No matter what size you embed the image, the file will always be the same dimensions. Embedding the file smaller doesn’t result in a smaller payload delivered to the browser. The image dimensions don’t change, so scaling the image up also doesn’t give you a higher quality image, just a potentially blurry image.

This is important to consider if you want to make the iframe responsive. You don’t get a larger image or a higher quality image as the iframe scales. The image itself isn’t high resolution, so scaling up at all will get muddy on high PPI devices.

Alternatives

You can continue to use no images. You could steal images from the web (which is wrong, so don’t do that). You can, of course, always find free stock imagery. It typically sucks. However, there is a list of resources over at Medium of stock photography that doesn’t suck. You can also look at the CC-BY licensing terms at Flickr and pull images from there (with no troublesome embed).

Alternatively, you can go take the photo you need. Granted, if Getty is appealing to you it may very well be because you don’t have the time, skill, or inclination to shoot, edit and embed your own images. There is nothing wrong with that.
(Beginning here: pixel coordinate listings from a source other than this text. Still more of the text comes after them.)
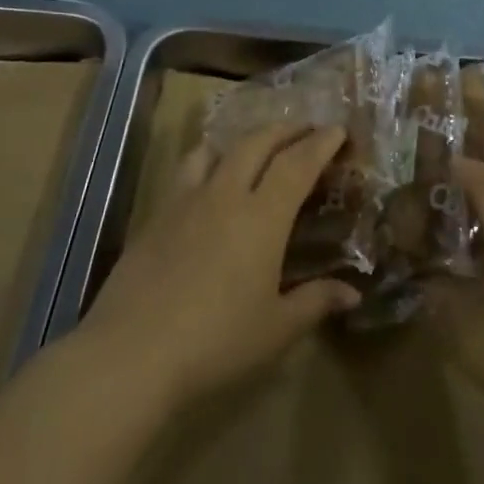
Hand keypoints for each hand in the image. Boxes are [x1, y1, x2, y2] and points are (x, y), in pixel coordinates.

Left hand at [81, 123, 360, 410]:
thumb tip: (353, 293)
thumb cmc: (215, 342)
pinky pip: (186, 172)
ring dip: (242, 140)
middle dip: (285, 130)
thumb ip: (315, 302)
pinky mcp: (155, 217)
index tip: (337, 130)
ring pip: (215, 150)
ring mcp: (185, 202)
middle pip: (257, 144)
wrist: (131, 353)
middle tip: (304, 129)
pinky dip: (207, 162)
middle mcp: (224, 196)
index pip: (297, 164)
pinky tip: (207, 185)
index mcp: (262, 217)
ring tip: (253, 147)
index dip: (320, 143)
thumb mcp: (276, 329)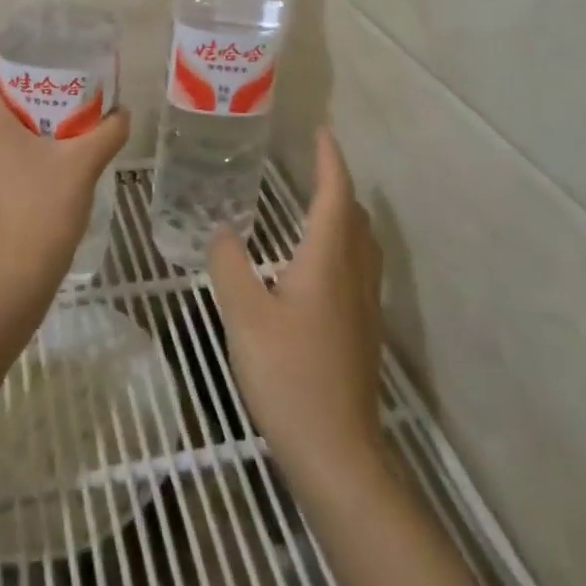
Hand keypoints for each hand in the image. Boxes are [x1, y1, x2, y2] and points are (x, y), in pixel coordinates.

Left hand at [0, 58, 130, 289]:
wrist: (17, 273)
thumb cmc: (43, 205)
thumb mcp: (84, 161)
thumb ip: (108, 130)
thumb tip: (123, 112)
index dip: (8, 58)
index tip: (41, 58)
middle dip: (21, 85)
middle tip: (59, 84)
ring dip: (20, 114)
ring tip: (59, 114)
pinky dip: (16, 140)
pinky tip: (50, 151)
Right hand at [210, 127, 386, 487]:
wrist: (338, 453)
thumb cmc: (289, 375)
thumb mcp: (244, 315)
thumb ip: (228, 264)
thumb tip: (221, 230)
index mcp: (328, 259)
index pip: (335, 193)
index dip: (330, 160)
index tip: (322, 131)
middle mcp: (354, 273)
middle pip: (355, 215)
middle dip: (337, 185)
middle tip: (310, 168)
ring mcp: (365, 305)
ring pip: (361, 243)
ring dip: (343, 216)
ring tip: (312, 208)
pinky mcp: (363, 332)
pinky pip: (358, 268)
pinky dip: (341, 246)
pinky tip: (313, 267)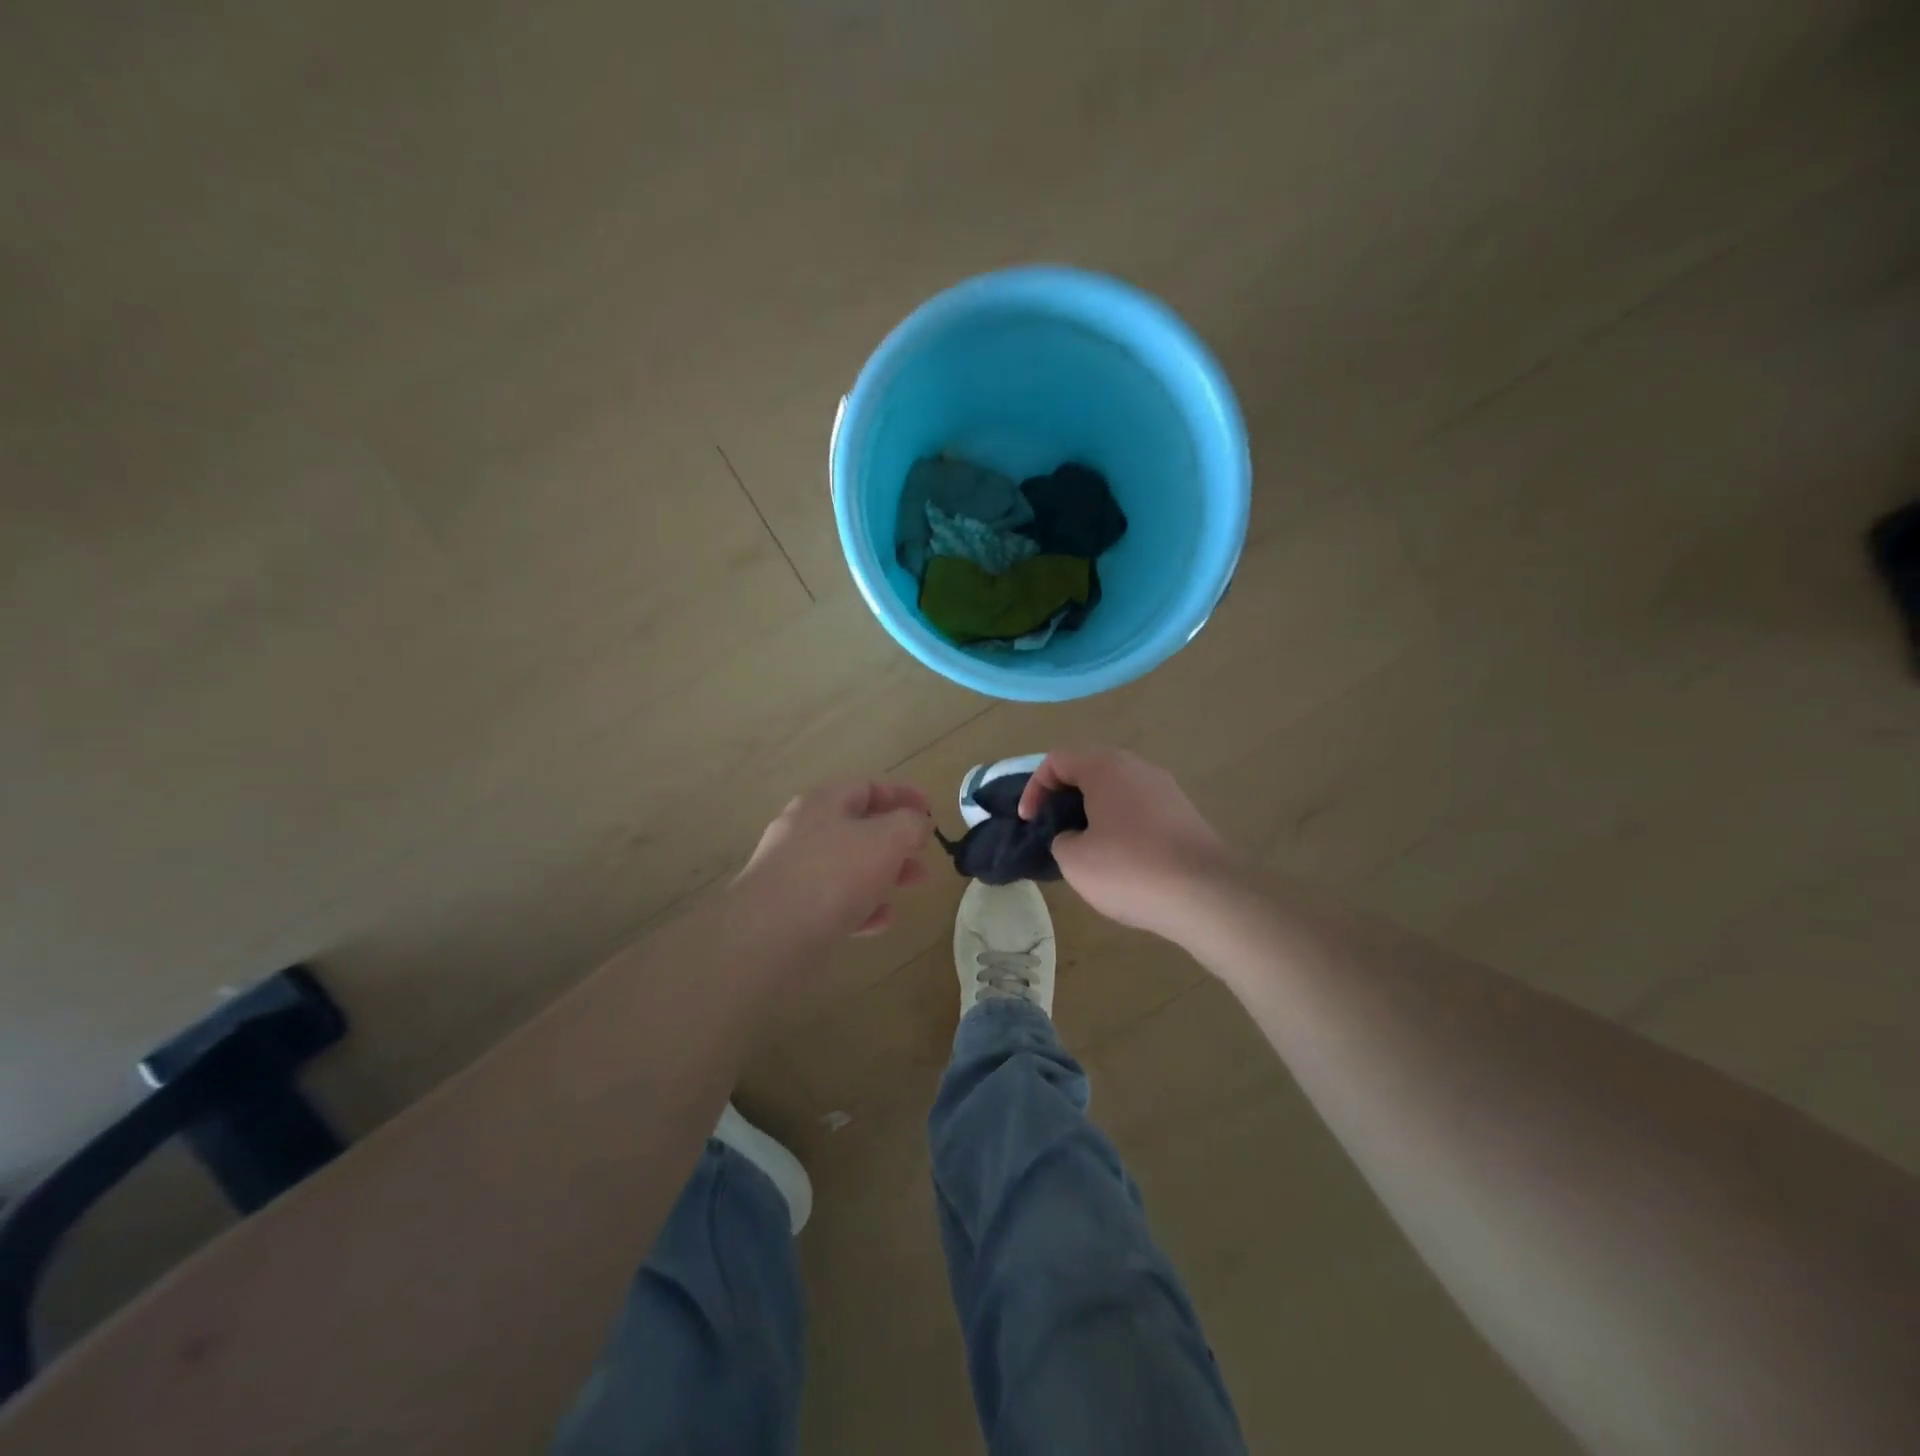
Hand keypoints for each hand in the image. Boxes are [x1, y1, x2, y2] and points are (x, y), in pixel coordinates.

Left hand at [729, 780, 931, 952]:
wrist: (766, 936)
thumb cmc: (831, 876)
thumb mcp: (885, 840)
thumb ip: (909, 824)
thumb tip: (917, 823)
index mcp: (823, 803)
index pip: (868, 787)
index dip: (902, 794)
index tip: (932, 809)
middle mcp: (804, 831)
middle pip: (858, 827)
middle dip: (897, 840)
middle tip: (924, 855)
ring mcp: (793, 871)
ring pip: (848, 865)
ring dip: (883, 873)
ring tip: (911, 885)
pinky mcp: (790, 909)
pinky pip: (833, 900)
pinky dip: (861, 906)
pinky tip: (880, 921)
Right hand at [1018, 747, 1234, 942]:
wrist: (1206, 896)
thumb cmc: (1129, 870)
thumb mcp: (1074, 860)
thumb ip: (1060, 839)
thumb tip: (1075, 837)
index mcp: (1106, 767)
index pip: (1056, 761)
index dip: (1034, 789)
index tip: (1029, 823)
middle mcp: (1137, 767)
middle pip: (1088, 770)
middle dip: (1063, 798)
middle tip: (1052, 830)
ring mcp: (1165, 789)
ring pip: (1115, 790)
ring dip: (1092, 812)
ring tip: (1084, 848)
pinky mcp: (1184, 814)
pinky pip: (1139, 809)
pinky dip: (1120, 825)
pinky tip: (1120, 860)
However, using your own images gives you many benefits. The image below is mine. I think it looks better than the Getty image I use at the start of this post (which is rarely the case). It is responsive. It is high resolution. It utilizes accessibility features. It has no web beacons. It’s a smaller file (42.1KB at 1,000 × 664 versus the Getty image at 91.9KB at 478 × 359).

It also required far more effort to optimize and embed.

The Duomo in Firenze, Italy as seen from the Campanile.
Example of my own photo that scales, is high-DPI, and contains basic accessibility features.

Related

Update: March 13, 2014

Electronic Frontier Foundation has weighed in: Getty Images Allows Free Embedding, but at What Cost to Privacy? It goes deeper into my concerns about privacy and tracking and notes that by not serving the images via HTTPS users may be exposing their surfing behavior even when using a site over HTTPS.

Update: March 16, 2014

I addressed one of my caveats above, the only one over which I have any control and by no means the most important one. I wrote a script to Make Getty Embeds Responsive. Maybe it will help you, maybe you come up with a better variation. Either way, at least you won’t have to worry about clients embedding fixed-width Getty iframes that blow up your responsive layouts.

Update: August 12, 2016

After the dust-up with Getty licensing (charging) for a photographer’s public domain images (and her $1 billion suit to which Getty has issued a statement), I came back to make sure Getty embeds still work. They do, but with more layout quirks than before.

That also means the script I wrote to make Getty embeds responsive does not work any longer and I am uninterested in updating it.